» **REQUIRED WORK**
a) In the Ems Dispatch excerpt, in what month and year did King Wilhelm I travel to Ems for a cure?
b) Pick up the excerpt on the Ems Dispatch after its last sentence and continue it.

» **PAGE EXCERPT**
------------------------------------------------

A stone in the flowerbed is a reminder that a chapter in the spa town's European history has earned it an eternal place in the history books. This event has become known as the "Ems Dispatch". It was here that the events that led to the Franco-Prussian War of 1870/71 took their course, triggered by a message from Otto von Bismarck in distant Berlin, which reported on King Wilhelm I's meeting with the French ambassador Benedetti at this very spot.

The whole story In July 1870, as in every year, the Prussian King Wilhelm I travelled to Ems for a cure, and his counterpart, the French ambassador Benedetti, arrived soon afterwards. However, the real directors of the drama that was about to unfold remained in the background. Prussian Prime Minister Otto von Bismarck in distant Berlin and the French Foreign Minister Gramont in equally distant Paris. The latter had given Ambassador Benedetti the task of wringing a guarantee from Prussia's King William I that he would not agree to a German monarch running for the vacant Spanish royal throne. France saw its supremacy in Europe threatened if its neighbour to the south also became a Hohenzollern monarchy.

------------------------------------------------

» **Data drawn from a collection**
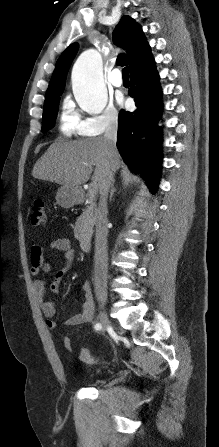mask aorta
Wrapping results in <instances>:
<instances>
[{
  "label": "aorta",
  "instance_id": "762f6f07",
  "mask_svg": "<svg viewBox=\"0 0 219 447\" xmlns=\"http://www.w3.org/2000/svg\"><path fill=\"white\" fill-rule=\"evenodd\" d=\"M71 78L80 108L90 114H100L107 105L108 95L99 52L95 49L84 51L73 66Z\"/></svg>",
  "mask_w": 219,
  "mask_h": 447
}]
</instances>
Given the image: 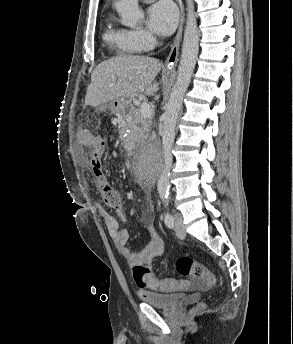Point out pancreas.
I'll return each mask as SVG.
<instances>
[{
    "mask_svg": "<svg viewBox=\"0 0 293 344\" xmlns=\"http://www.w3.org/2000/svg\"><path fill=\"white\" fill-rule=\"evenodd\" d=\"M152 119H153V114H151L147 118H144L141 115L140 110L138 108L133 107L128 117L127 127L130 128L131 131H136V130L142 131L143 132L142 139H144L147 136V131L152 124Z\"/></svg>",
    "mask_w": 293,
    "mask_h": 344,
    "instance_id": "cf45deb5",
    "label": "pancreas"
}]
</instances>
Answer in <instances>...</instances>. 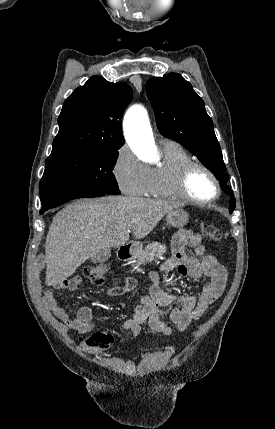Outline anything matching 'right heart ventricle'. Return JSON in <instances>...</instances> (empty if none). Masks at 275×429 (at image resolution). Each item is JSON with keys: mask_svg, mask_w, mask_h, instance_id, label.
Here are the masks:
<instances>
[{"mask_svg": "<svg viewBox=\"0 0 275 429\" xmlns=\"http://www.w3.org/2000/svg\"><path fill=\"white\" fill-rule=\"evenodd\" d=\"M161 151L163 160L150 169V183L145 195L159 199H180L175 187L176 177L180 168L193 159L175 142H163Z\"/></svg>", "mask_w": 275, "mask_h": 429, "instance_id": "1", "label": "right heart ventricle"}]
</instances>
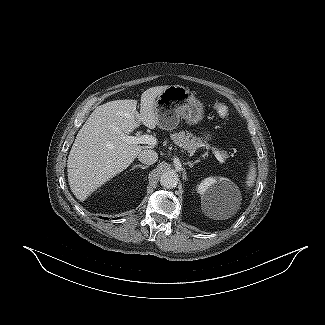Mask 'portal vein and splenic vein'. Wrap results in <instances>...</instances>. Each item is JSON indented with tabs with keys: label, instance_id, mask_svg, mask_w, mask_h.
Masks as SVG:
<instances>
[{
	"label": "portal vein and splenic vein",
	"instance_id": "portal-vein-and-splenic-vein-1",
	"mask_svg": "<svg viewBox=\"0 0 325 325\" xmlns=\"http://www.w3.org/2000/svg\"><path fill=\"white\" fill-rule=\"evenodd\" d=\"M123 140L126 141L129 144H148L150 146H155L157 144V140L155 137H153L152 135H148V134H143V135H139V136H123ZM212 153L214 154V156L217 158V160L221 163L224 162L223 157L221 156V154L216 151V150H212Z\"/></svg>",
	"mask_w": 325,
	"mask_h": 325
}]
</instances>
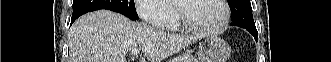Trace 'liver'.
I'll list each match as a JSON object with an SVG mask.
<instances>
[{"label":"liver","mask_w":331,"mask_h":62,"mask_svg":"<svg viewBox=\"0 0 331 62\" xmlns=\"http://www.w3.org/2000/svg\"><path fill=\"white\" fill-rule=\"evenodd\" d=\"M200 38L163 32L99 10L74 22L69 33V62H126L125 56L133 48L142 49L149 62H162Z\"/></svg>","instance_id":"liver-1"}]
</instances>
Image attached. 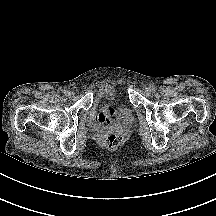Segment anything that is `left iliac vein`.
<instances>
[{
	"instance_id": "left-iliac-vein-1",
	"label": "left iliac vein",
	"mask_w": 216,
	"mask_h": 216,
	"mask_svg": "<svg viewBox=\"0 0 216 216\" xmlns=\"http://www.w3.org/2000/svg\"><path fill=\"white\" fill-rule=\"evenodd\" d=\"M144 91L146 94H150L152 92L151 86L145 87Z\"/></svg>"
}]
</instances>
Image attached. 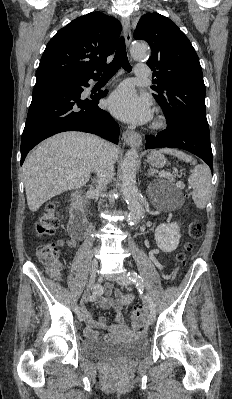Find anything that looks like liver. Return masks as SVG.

------------------------------------------------

» **ANSWER SET**
a) July 1870.

b)
Well aware that this was not a wise policy, Benedetti made his way to the Kurpromenade, where he arranged a meeting with the king and, as instructed, presented the French demand for a guarantee. As expected, Wilhelm rejected it. Bismarck received a telegraphic report of the meeting from Bad Ems in the afternoon. The essence of the telegram was that Wilhelm had rejected the French demand for a guarantee and refused to negotiate further with the ambassador. Bismarck now revised the despatch, not, as he himself claimed, merely by deleting and without adding or changing a word, but he wrote a new, shorter and more stringent text, which he sent to the press that same evening and which he thus turned into the famous "Emser Depesche". In Bismarck's version, Benedetti had harassed the king on the Kurpromenade all too improperly and had been brusquely rebuffed by him. This caused a stir in Germany and France alike when they read about it in the newspapers the next morning. The French declaration of war a few days later led to the Franco-Prussian War of 1870/71, which, however, was less a consequence of the "Ems Dispatch" than of the overall diplomatic entanglements of those days. The Ems Dispatch was at best the famous spark that set off the already open powder keg.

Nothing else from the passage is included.